About the Client: Client is a multi-award winning company founded in 1999. Our Client is a full-service Information Technology (IT) company dedicated to providing value focused services to the Federal Government and the Biomedical Research and Health IT Sector. They offer a collaborative working environment where growth is encouraged and nurtured. In addition, they offer competitive salaries that may include performance bonuses and a comprehensive benefits package.
We are seeking a highly motivated, flexible, organized, and detail oriented Sr.

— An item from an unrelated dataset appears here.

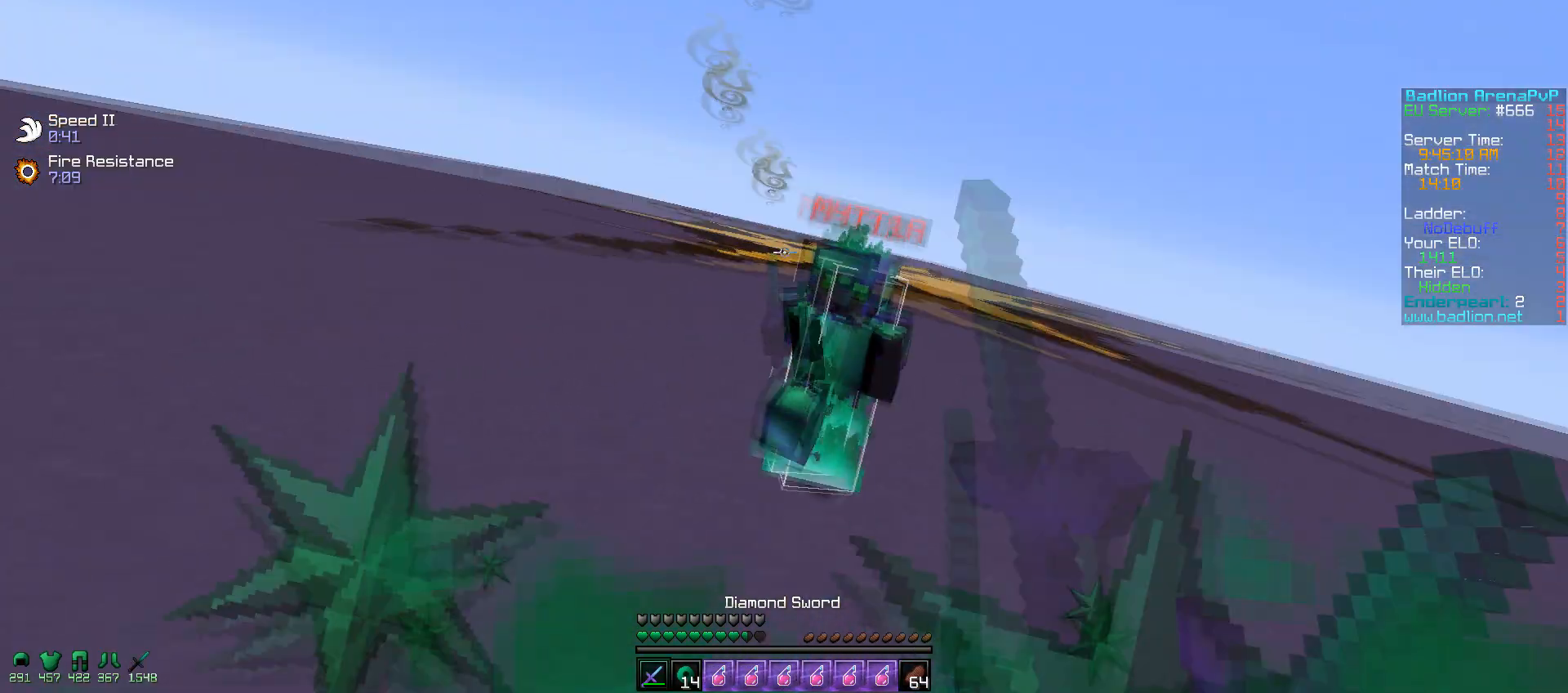
{"keys": ["d", "w"], "mouse": ["left"], "events": [[17, "a", "down"], [17, "mouse_left", "up"], [50, "mouse_left", "down"], [67, "d", "up"], [200, "mouse_left", "up"], [250, "a", "up"], [250, "mouse_left", "down"], [300, "w", "up"], [350, "w", "down"], [367, "mouse_left", "up"], [450, "mouse_left", "down"], [467, "d", "down"]]}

Information Security Engineer - Vulnerability and Risk Assessment to join our Clients dynamic team in Rockville MD.
We are seeking an information security analyst who will be a key member of a consulting team providing advice and support, to federal agencies, in the areas of vulnerability assessment and management.
This role will be primarily responsible for performing assessments of systems and networks within the network environment to identify where those systems/networks deviate from acceptable configurations or policies, and for measuring effectiveness of defense-in-depth architecture against known/detected vulnerabilities as per the federal cybersecurity standards & guidelines.

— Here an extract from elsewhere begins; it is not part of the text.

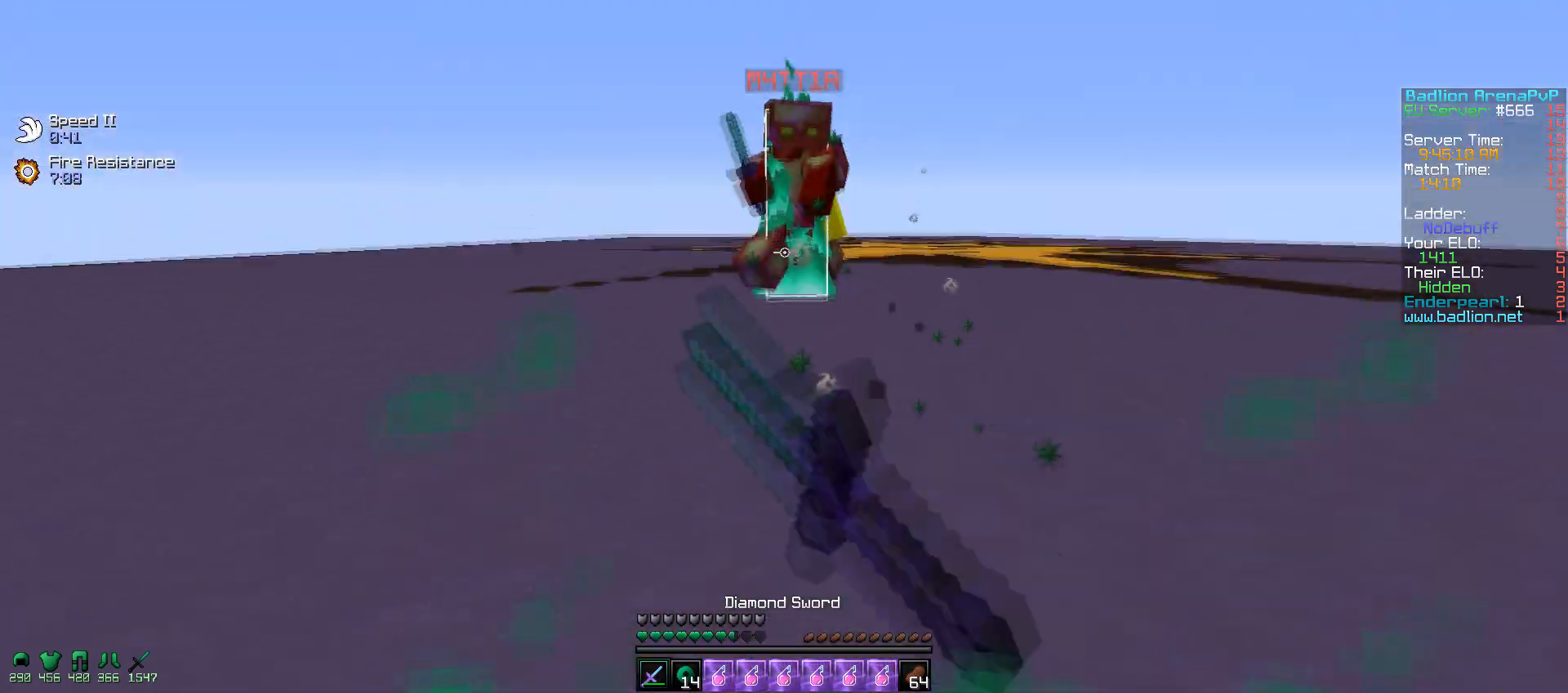
{"keys": ["w"], "mouse": ["left"], "events": [[17, "mouse_left", "up"], [100, "mouse_left", "down"], [167, "mouse_left", "up"], [200, "a", "down"], [250, "mouse_left", "down"], [267, "d", "up"], [317, "mouse_left", "up"], [350, "mouse_left", "down"], [400, "w", "up"], [467, "mouse_left", "up"], [500, "a", "up"], [500, "mouse_left", "down"], [500, "w", "down"]]}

- Analyze an organization's cyber defense policies and configurations and evaluate compliance with regulations and organizational directives.
- Support authorized penetration testing on enterprise network assets.
- Prepare reports that identify technical and procedural findings, and provide recommended remediation strategies/solutions;
- Perform vulnerability analysis; Measure the effectiveness of controls against known vulnerabilities.
- Work with stakeholders (system administrators and owners) to manage risks\vulnerabilities.
- Perform technical (evaluation of technology) and non-technical (evaluation of people and operations) impact\risk and vulnerability assessments of relevant technology focus areas (e.g., local computing environment, network and infrastructure, supporting infrastructure, and applications).
- Identify systemic security issues based on the analysis of vulnerability and configuration data.
- Make recommendations regarding the selection of cost-effective security controls to mitigate risk (e.g., protection of information, systems and processes).
- Ensure remediation plans are in place for vulnerabilities identified during risk assessments, audits, inspections, etc.; Provide clear updates to management on vulnerabilities; Investigate, document, and report on status and emerging trends
- Maintain up-to-date vulnerability profiles, including respective detection and countermeasures.
- Participate in industry task forces and working groups where appropriate to understand current and emerging vulnerabilities to stay up to date.
BA or BS degree in MIS, CS, or related cybersecurity discipline (Masters preferred).
Industry standards such as CEH, CRISC, GRCP or related GIAC (preferred but not required).
Minimum 4 years’ experience in Information Security is required along with a minimum of 2 years of hands-on experience in at least 4 of the following:
- Application of Risk management frameworks and processes.
- Use of vulnerability management tools; AppScan, Tenable, ForeScout and DbProtect preferred.
- Creating\improving risk management policies, procedures, and operations.
- Participating in cross-functional efforts for managing organization-wide risks.
- Conducting Penetration Tests using Kali and\or CoreImpact.
- Collecting, organizing, analyzing and reporting updates, alerts, advisories, and bulletins.
- Use of industry-standards and widely accepted analysis principles and methods.
- Risk management processes (e.g., methods for assessing and mitigating risk).
- Cybersecurity principles, security models, organizational requirements (w.r.t. confidentiality, integrity, availability, authentication, non-repudiation), cyber threats, risks and vulnerabilities, cryptography and cryptographic key management concepts, host/network access control mechanisms (e.g., ACLs), network access, identity, & access management (e.g., PKIs), Computer networking concepts and protocols, and network security methodologies.
- Ethical hacking principles, general attack stages; Specific operational impacts of cybersecurity lapses; programming language structures and logic.
- Basic system administration, network, and operating system hardening techniques.
- Able to communicate, verbally and in writing, complex technical issues with simplicity & clarity.
- Strong Interpersonal skills, excellent attention to detail and analytical skills.
- Able to exercise discretion and maintain confidentiality.
- Proficient in reporting and answering analytical questions using vulnerability data.
- This position requires to have a least 3 years in the US residency and ability to pass public trust clearance.
- Ability to obtain and maintain up to Secret Clearance.